#### Consignes de travail:
• a. Recopiez le passage de la critique de «L'œil invisible» compris entre «Le fascisme vu» et «dictature argentine (1976-1983).», bornes incluses.
• b. D'après la critique de «L'œil invisible», dans quel festival Diego Lerman a-t-il été primé en 2002 ?
• c. Poursuivez, s'il vous plaît, la critique de «L'œil invisible» à partir de l'endroit où elle s'arrête.

#### Texte à analyser:
• • • • • • •

Le fascisme vu depuis les vécés
Festival de cannes
Quinzaine des réalisateurs: l’Argentin Diego Lerman surprend avec «L’œil invisible»
Section peu accessible pour la presse, la Quinzaine des Réalisateurs récompense pourtant parfois le détour. Mieux qu’un salon des refusés, cette section indépendante complète la sélection officielle du festival grâce à un autre regard (celui de Frédéric Boyer, qui a succédé cette année à Olivier Père) et d’autres critères de sélection. C’est flagrant dans le cas de «L’oeil invisible (La mirada invisible)», un très beau film qui souffre du double handicap d’une facture plutôt classique et d’un thème historique quasiment «classé»: la dictature argentine (1976-1983).
Il faut aussi dire qu’on n’attendait pas forcément cela de Diego Lerman, jeune cinéaste primé à Locarno en 2002 pour «Tan de repente», un «road movie» au féminin et en noir et blanc typique du nouveau minimalisme argentin. Son troisième opus (après «Mientras tanto», peu remarqué à Venise) est tout le contraire de ce début en roue libre, peu satisfaisant: un film précis comme du Michael Haneke, tendu comme du Marco Bellocchio, cruel comme du Arturo Ripstein. Et bien sûr – avec de tels modèles, conscients ou non - éminemment métaphorique.

• • • • • • •

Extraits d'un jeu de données
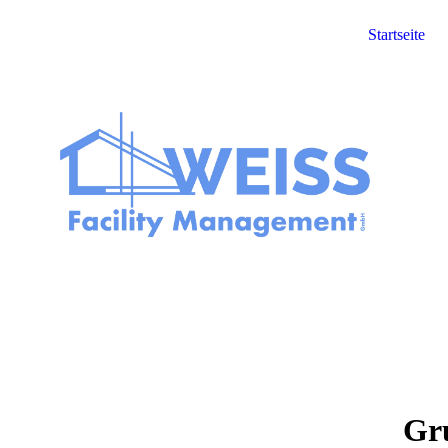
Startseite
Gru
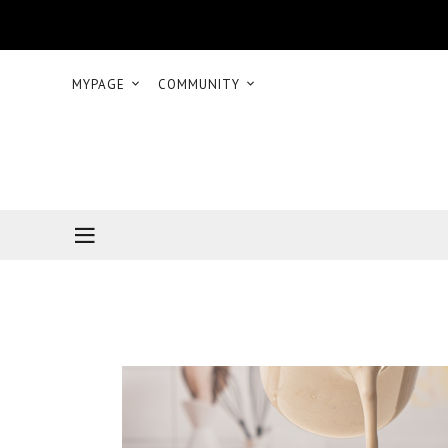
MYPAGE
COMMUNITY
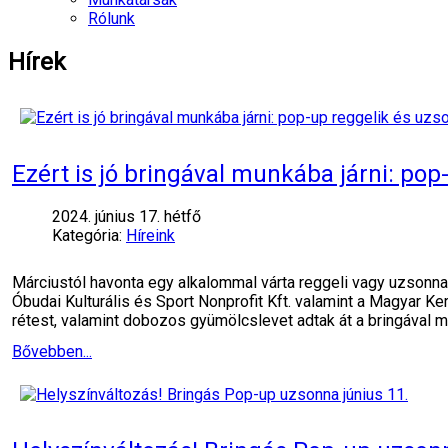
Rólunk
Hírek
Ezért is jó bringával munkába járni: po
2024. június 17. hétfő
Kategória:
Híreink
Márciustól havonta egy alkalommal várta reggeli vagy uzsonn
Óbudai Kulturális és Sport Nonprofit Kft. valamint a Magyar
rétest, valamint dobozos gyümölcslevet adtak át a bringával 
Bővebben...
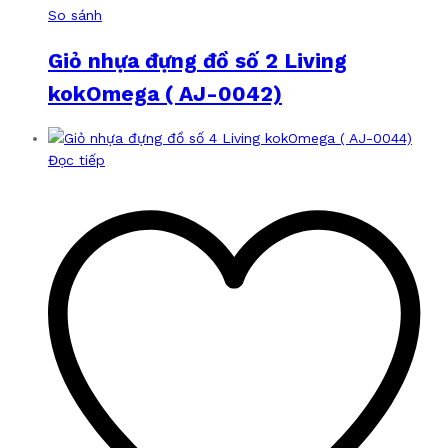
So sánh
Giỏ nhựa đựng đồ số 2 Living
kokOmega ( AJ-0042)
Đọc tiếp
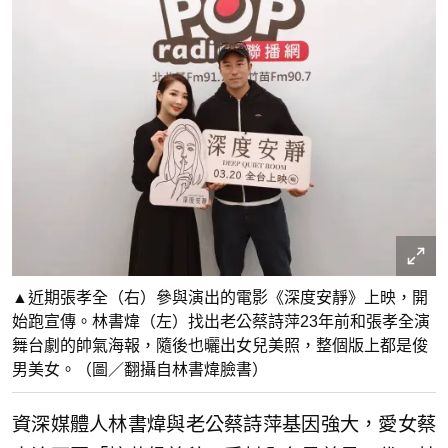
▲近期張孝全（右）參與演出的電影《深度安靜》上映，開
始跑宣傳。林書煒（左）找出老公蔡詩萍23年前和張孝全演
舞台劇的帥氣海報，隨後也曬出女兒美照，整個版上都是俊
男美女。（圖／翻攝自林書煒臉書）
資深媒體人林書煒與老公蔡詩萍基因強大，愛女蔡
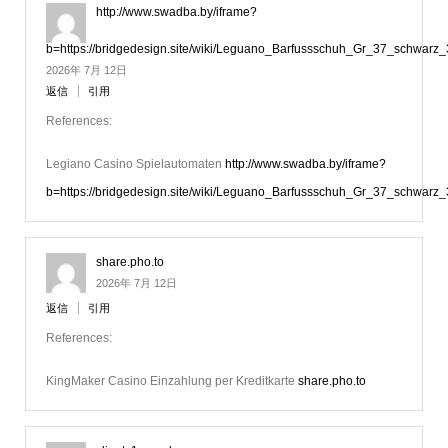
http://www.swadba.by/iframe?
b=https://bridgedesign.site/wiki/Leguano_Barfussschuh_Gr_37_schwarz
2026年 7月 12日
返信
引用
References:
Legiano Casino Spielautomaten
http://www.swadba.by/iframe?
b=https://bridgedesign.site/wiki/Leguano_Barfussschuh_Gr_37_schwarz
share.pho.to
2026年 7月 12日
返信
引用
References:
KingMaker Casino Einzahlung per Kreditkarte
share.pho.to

• • • • • • •

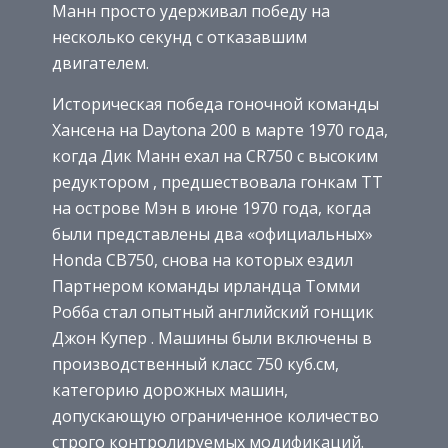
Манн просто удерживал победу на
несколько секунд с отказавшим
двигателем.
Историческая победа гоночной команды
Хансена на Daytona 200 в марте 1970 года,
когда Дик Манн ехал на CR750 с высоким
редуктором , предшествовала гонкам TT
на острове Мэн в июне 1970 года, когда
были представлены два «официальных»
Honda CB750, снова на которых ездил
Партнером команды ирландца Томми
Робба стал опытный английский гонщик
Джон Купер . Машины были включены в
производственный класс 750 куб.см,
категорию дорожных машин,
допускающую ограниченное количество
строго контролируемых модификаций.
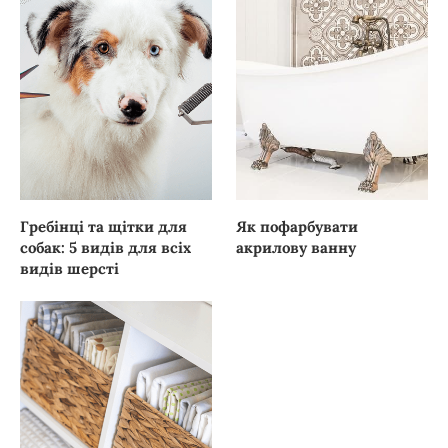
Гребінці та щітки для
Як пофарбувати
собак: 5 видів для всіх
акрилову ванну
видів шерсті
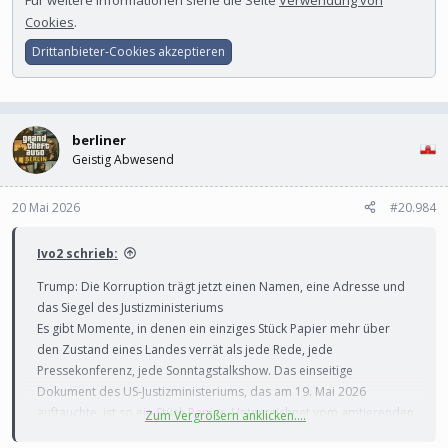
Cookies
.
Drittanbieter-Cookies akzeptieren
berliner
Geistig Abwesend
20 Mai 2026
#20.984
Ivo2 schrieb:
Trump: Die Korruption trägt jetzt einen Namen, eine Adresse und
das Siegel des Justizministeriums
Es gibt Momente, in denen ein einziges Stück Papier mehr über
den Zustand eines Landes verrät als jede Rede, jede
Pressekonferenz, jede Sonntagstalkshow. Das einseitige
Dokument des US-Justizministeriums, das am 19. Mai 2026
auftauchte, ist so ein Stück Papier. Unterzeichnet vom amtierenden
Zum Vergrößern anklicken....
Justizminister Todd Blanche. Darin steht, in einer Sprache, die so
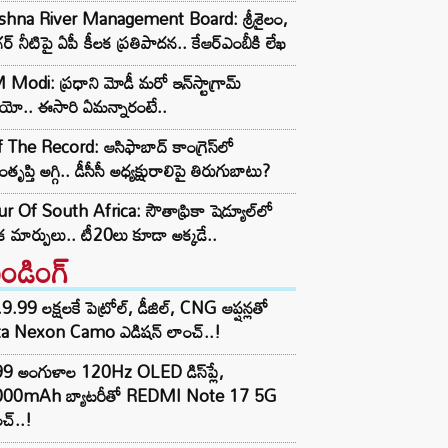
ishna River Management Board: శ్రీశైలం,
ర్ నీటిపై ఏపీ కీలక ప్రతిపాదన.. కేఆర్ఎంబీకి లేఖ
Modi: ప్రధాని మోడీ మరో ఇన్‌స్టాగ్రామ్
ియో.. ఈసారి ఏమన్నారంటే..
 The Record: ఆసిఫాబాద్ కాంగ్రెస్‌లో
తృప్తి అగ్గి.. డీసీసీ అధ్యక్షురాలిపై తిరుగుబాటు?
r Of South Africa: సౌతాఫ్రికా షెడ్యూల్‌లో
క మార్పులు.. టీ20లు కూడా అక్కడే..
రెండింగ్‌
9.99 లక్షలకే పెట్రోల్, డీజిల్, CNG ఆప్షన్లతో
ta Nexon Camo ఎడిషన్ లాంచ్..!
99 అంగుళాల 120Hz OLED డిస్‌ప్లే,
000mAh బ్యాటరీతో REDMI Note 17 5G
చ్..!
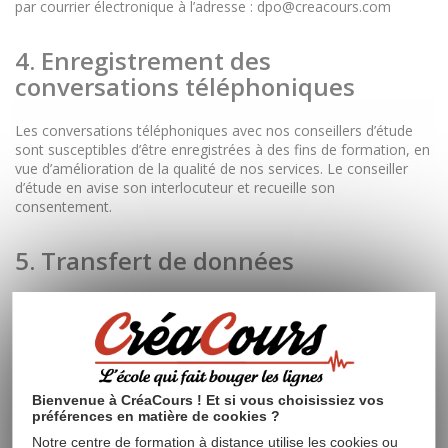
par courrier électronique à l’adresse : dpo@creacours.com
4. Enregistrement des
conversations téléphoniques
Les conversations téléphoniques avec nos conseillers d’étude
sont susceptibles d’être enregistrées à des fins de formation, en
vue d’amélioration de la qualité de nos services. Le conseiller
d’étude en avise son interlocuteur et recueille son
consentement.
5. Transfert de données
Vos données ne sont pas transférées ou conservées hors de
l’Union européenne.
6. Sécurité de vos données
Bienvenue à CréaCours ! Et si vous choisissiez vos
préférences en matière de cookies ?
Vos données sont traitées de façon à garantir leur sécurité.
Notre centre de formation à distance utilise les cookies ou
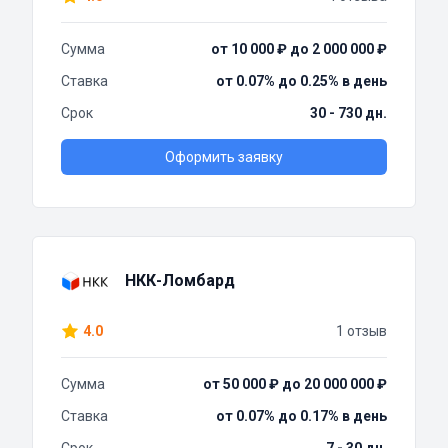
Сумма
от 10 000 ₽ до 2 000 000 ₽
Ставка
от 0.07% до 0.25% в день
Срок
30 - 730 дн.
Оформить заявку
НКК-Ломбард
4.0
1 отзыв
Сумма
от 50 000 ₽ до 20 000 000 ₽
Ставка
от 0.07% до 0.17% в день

• • • • • • •

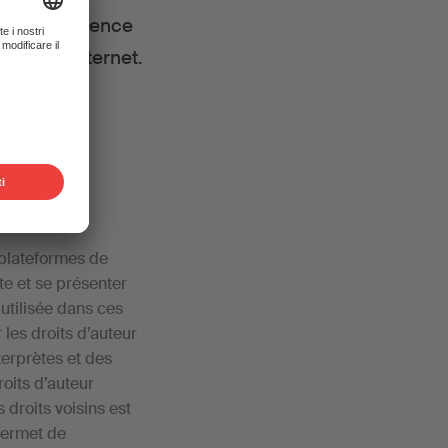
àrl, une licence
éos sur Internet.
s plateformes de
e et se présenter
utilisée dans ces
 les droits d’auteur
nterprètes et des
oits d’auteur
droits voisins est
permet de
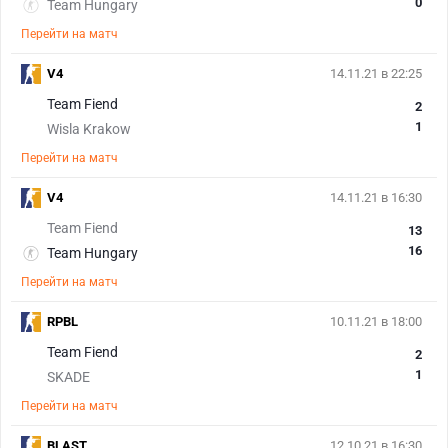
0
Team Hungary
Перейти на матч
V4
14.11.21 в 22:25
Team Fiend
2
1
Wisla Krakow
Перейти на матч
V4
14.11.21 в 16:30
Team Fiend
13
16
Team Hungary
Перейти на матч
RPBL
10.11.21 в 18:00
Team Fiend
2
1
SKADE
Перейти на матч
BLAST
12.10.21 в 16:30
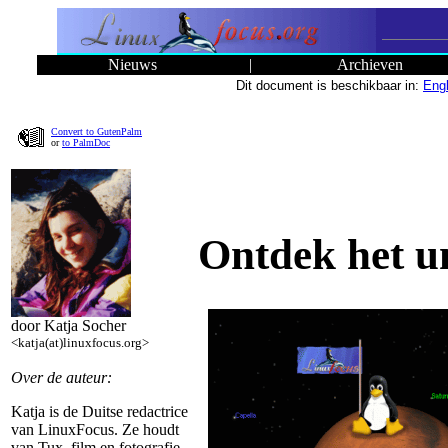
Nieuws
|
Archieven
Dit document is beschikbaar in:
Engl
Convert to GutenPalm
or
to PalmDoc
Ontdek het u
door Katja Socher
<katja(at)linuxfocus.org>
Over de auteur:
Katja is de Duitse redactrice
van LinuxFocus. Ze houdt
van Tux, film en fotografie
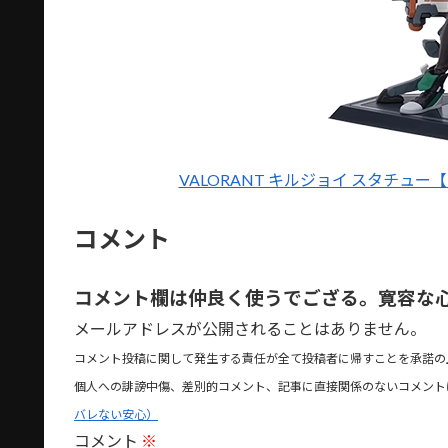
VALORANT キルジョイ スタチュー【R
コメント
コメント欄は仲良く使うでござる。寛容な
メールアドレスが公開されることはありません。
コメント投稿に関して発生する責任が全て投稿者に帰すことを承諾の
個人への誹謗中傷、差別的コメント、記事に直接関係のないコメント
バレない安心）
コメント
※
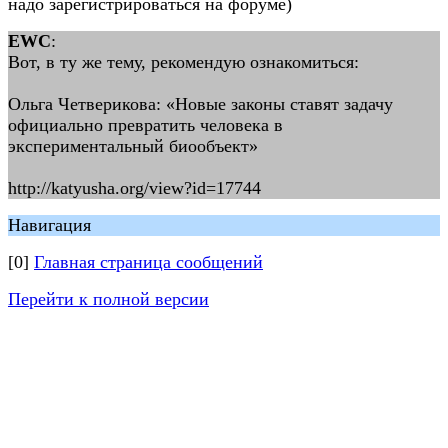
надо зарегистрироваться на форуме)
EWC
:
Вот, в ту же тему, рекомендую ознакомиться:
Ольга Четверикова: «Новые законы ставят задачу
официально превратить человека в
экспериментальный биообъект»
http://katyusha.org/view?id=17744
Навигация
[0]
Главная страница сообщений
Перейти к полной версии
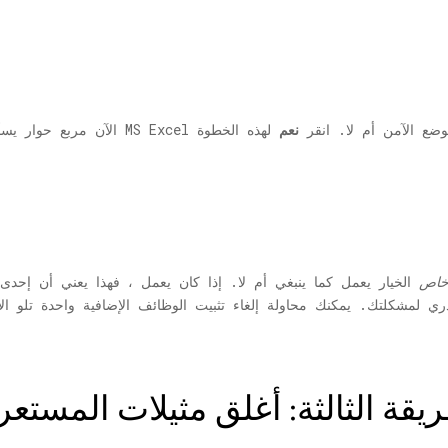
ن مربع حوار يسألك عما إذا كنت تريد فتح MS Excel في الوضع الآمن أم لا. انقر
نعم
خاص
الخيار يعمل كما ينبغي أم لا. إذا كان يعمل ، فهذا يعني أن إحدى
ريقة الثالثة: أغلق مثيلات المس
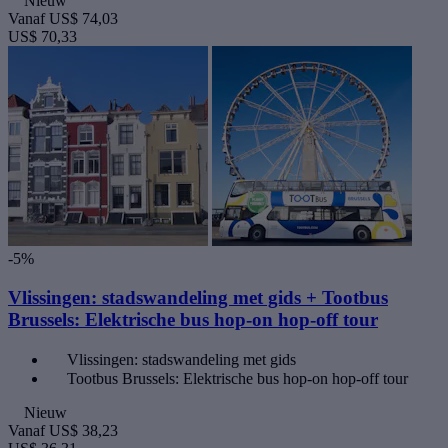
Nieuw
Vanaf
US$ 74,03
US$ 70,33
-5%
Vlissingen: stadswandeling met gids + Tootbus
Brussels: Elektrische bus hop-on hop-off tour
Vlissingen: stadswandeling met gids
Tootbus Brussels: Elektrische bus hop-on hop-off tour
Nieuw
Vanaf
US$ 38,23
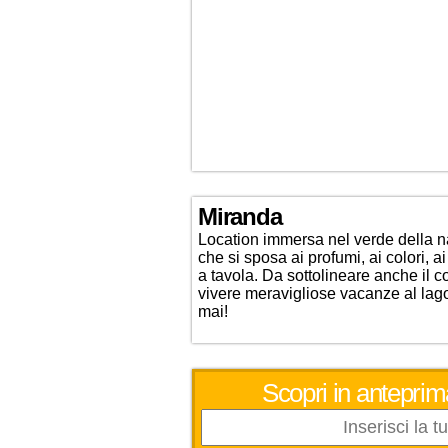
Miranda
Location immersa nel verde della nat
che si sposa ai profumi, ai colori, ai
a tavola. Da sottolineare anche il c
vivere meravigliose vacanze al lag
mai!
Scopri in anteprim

• • • • • • •

#### Réponses fournies:
• a.
Le fascisme vu depuis les vécés
Festival de cannes
Quinzaine des réalisateurs: l’Argentin Diego Lerman surprend avec «L’œil invisible»
Section peu accessible pour la presse, la Quinzaine des Réalisateurs récompense pourtant parfois le détour. Mieux qu’un salon des refusés, cette section indépendante complète la sélection officielle du festival grâce à un autre regard (celui de Frédéric Boyer, qui a succédé cette année à Olivier Père) et d’autres critères de sélection. C’est flagrant dans le cas de «L’oeil invisible (La mirada invisible)», un très beau film qui souffre du double handicap d’une facture plutôt classique et d’un thème historique quasiment «classé»: la dictature argentine (1976-1983).

• b. À Locarno, pour «Tan de repente».

• c.
Tiré d’un roman («Ciencias morales» de Martin Kohan), c’est le récit d’une jeune femme qui, en 1982, officie comme surveillante au Lycée national de Buenos Aires, l’école chargée de former la future élite du pays. Employée zélée, elle est «l’œil invisible» chargé d’y débusquer les premiers signes du «cancer» de la subversion. Mais cette fille sèche, pas belle et encore vierge qui vit avec sa mère et sa grand-mère ne peut s’empêcher d’éprouver des attirances, qui l’emmènent sur la pente glissante de la perversion. Et lorsque son chef paternaliste commence à s’intéresser de plus près à elle, on sent que tout cela ne peut que très mal finir…
En effet, la scène de viol finale dans le vécés est abominable. D’autant plus qu’on peut se dire que cette «collabo» l’a au fond bien cherché! Et le cinéaste d’enfoncer le clou en finissant sur un document d’époque montrant une foule compacte acclamant le discours belliqueux d’un général au début de la Guerre des Malouines. La nature profonde du fascisme est perverse, semble dire Lerman, lui-même né en 1976 dans une famille d’opposants au régime. Magistral, ce film qui donne parfois l’impression de se dérouler dans l’Espagne de Franco ou l’Italie de Mussolini en démonte en tous cas la logique intime de manière implacable.